Il apparaît clairement que l'honorable Cheikh Bamba Dieye a sacrifié ses mandats moraux sur l'autel de ses intérêts et désirs - C'est là la raison de cette paradoxale prétention d'être restaurateur de la dignité des institutions


"Lii mana nekk mooy ñoom ñu am li ñu bëgg dëkk bi takk, wala ñuñ ñu am li ñu bëgg, dëkk bi tegu ci yoon", dixit l'honorable Cheikh Bamba Dièye. 

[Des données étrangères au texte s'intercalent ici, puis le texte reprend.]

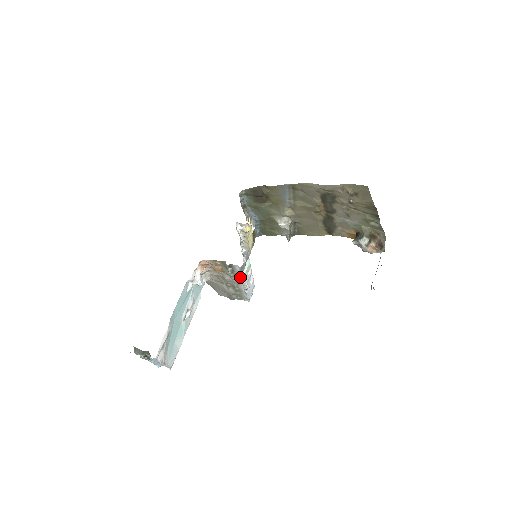
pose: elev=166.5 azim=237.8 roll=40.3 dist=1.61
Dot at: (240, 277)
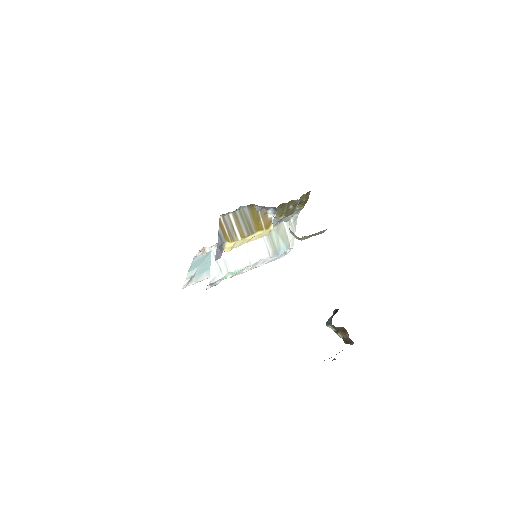
Dot at: occluded
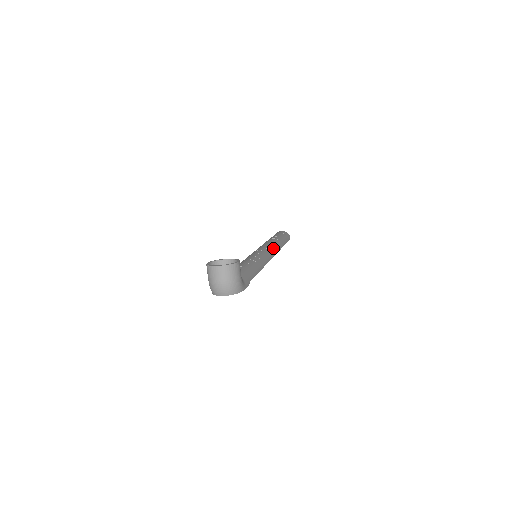
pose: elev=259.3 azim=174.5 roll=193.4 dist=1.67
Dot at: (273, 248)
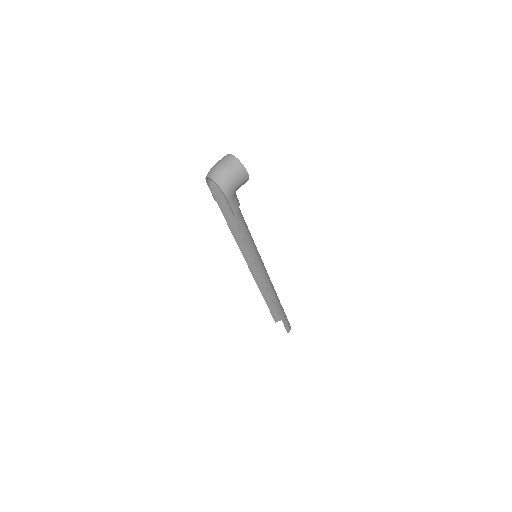
Dot at: (272, 285)
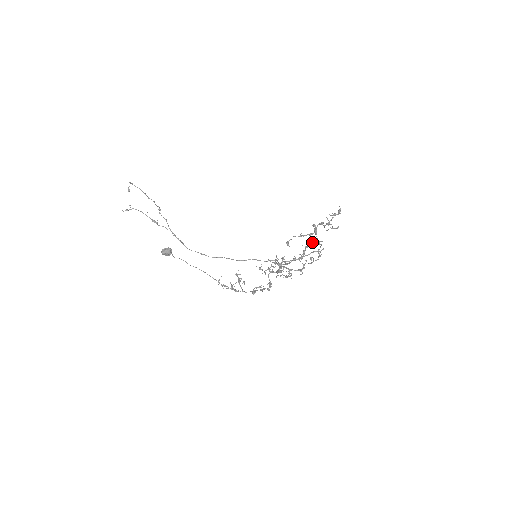
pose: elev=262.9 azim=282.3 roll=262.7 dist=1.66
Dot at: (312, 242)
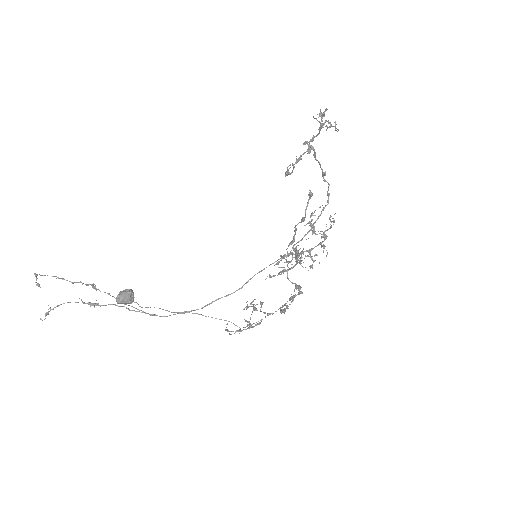
Dot at: (312, 213)
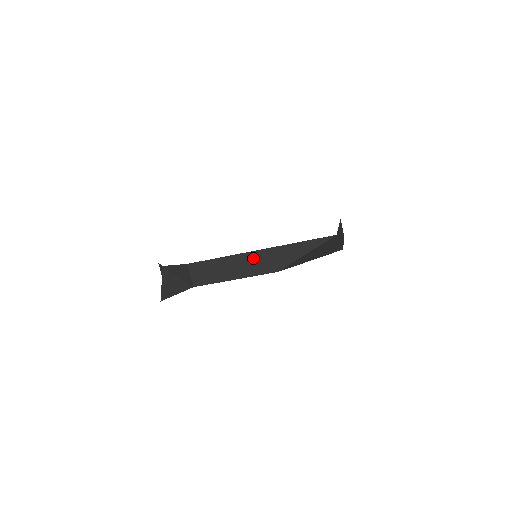
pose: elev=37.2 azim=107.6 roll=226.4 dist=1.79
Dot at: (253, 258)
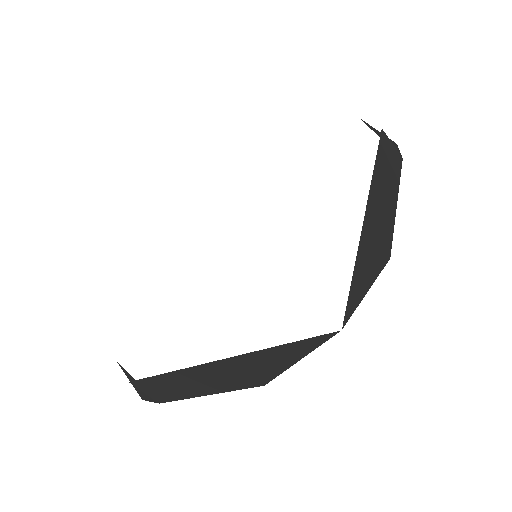
Dot at: (211, 372)
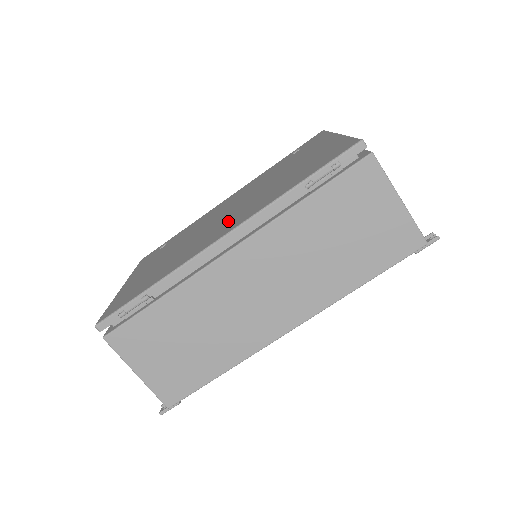
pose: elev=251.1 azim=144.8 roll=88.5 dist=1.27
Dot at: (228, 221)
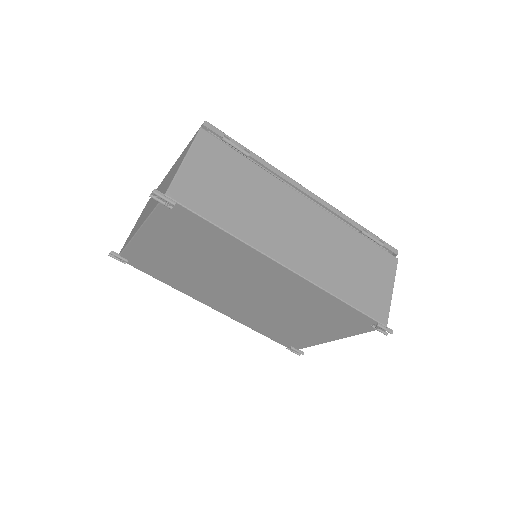
Dot at: occluded
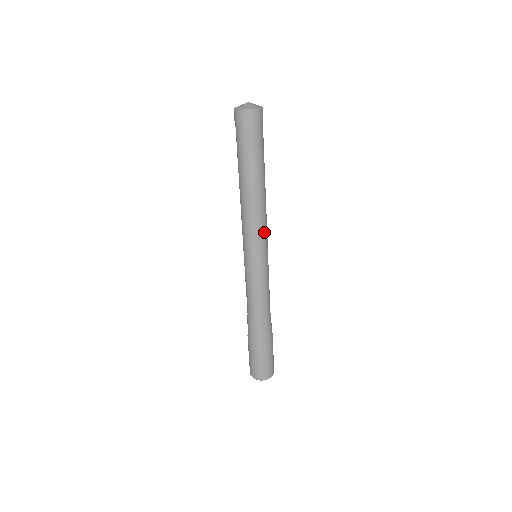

J'ai choisi d'entamer une analyse de la communication de l'honorable  Bamba Dièye par cette fallacieuse assertion aux antipodes du canon de la décence avec laquelle il a clôturé. J'ouvre là une parenthèse pour expliquer pourquoi je la qualifie ainsi - juste parce qu'il s'est permis tout au long de son discours d'affubler le président élu par plus de la majorité de ses concitoyens de "président de l'association des malfaiteurs". Ce faisant il autorise tout autre citoyen à coller un sobriquet à n'importe lequel de ses collègues sans souci. Je relève cette anomie mais pour ma part, je m'en tiens à son titre d'honorable député par respect aux institutions qui lui seraient "si chères" et aussi pour ne pas m'écarter des motifs de mon analyse. 

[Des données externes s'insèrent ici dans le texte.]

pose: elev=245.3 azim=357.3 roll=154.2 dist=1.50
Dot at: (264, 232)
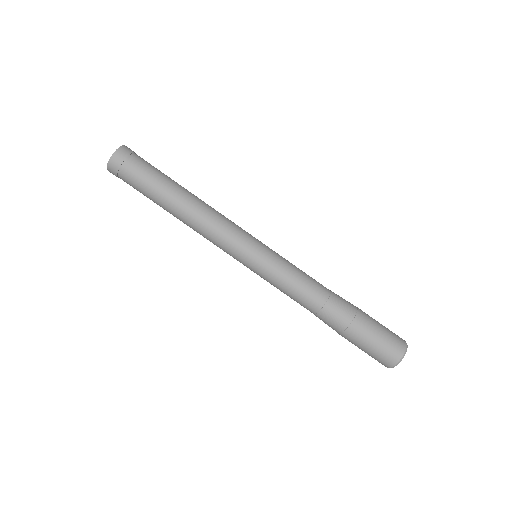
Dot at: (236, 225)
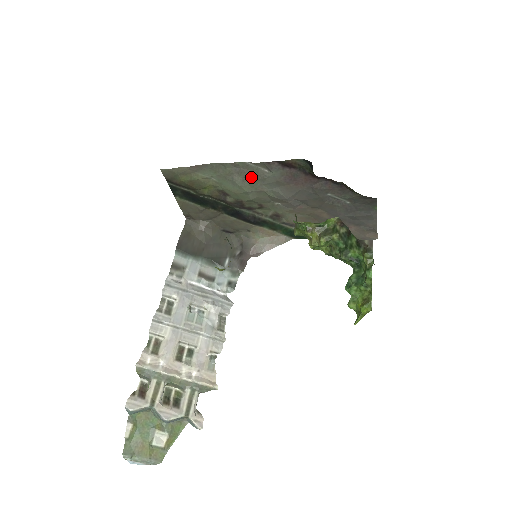
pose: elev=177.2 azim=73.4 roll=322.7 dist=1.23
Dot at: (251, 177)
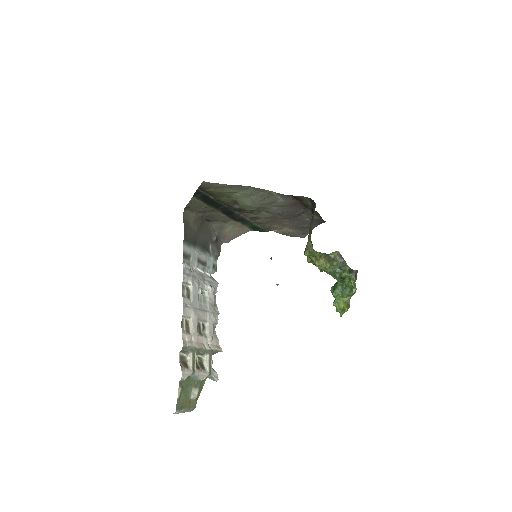
Dot at: (267, 199)
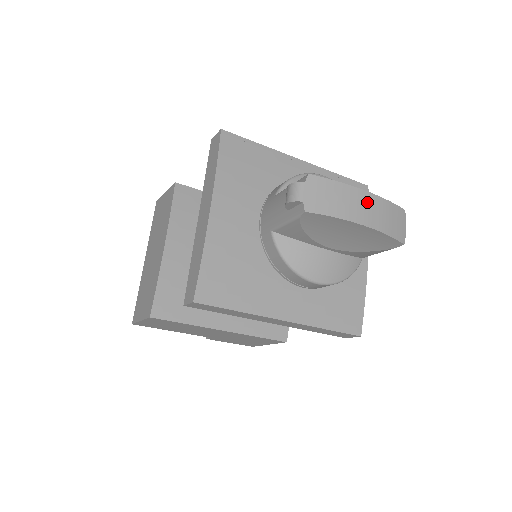
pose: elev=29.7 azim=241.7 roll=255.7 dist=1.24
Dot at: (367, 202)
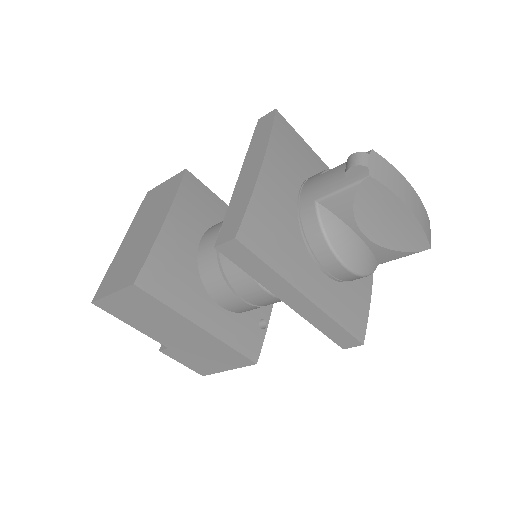
Dot at: (412, 194)
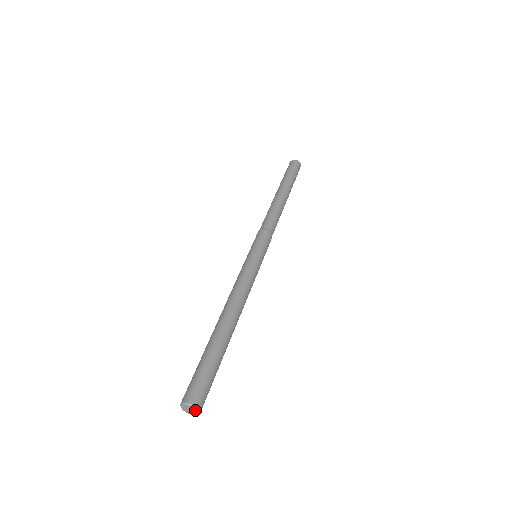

Faire dans l'absolu et damner tout autre alternative que la sienne, les vouer autant qu'elles sont à l'enfer, relève d'une imposture bien connue en rhétorique. C'est de la pure chimère que cette allégation comme quoi si Macky gagnait les élections, et si seulement si, le pays s'enflammerait ; l'objectivité voudrait que l'on intègre plusieurs hypothèses dont celles-ci :

1) Macky peut bel et bien sortir vainqueur des élections avec des salves d'applaudissement et de réjouissances publiques, n'entraînant pas le moindre trouble. 
2) La victoire de l'opposition pourrait tout aussi bien créer un embrasement social, pour quelque autre motif que ce soit. 

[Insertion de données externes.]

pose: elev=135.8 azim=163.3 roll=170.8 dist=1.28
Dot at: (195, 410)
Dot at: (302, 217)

Par conséquent cette allégation n'a aucune valeur sinon que d'être un indicateur de plus d'une pathologie qui affecte le locuteur : l'égocentrisme ! Le contenu illusoire du discours est truffé de marques d'égo qui le vicient. Je, j'ai, je... Exemple: "À l'assemblée je m'étais opposé à la levée de l'immunité" - était-il le seul ? Que d'intolérance et de surestimation de soi ! 

Et l'imposture continue en cette allégation : “Je ne vais pas répondre à la convocation car ne voulant pas leur faciliter l'exercice du même traitement infligé à un autre collègue; parce que mon interpellation n'est que le prolongement du cas Khalifa Sall”. Bon sang Khalifa Sall est attrait devant les tribunaux pour un motif donné et voilà que pour un motif bien différent lui est convoqué et, veut nous faire croire que parce qu'ils sont tous deux députés les faits constitutifs des différentes affaires ne doivent point être tenus en compte quels qu'ils soient, délictuels ou criminels peu importe, il faut juste retenir que tout cela est arbitraire et descendre dans la rue. Qu'est-ce qui empêcherait alors de voir en deux maçons qui se retrouvent au tribunal, l'un pour avoir violé une fille mineure, l'autre pour avoir volé du ciment à son patron, un complot contre la corporation des ouvriers du bâtiment. 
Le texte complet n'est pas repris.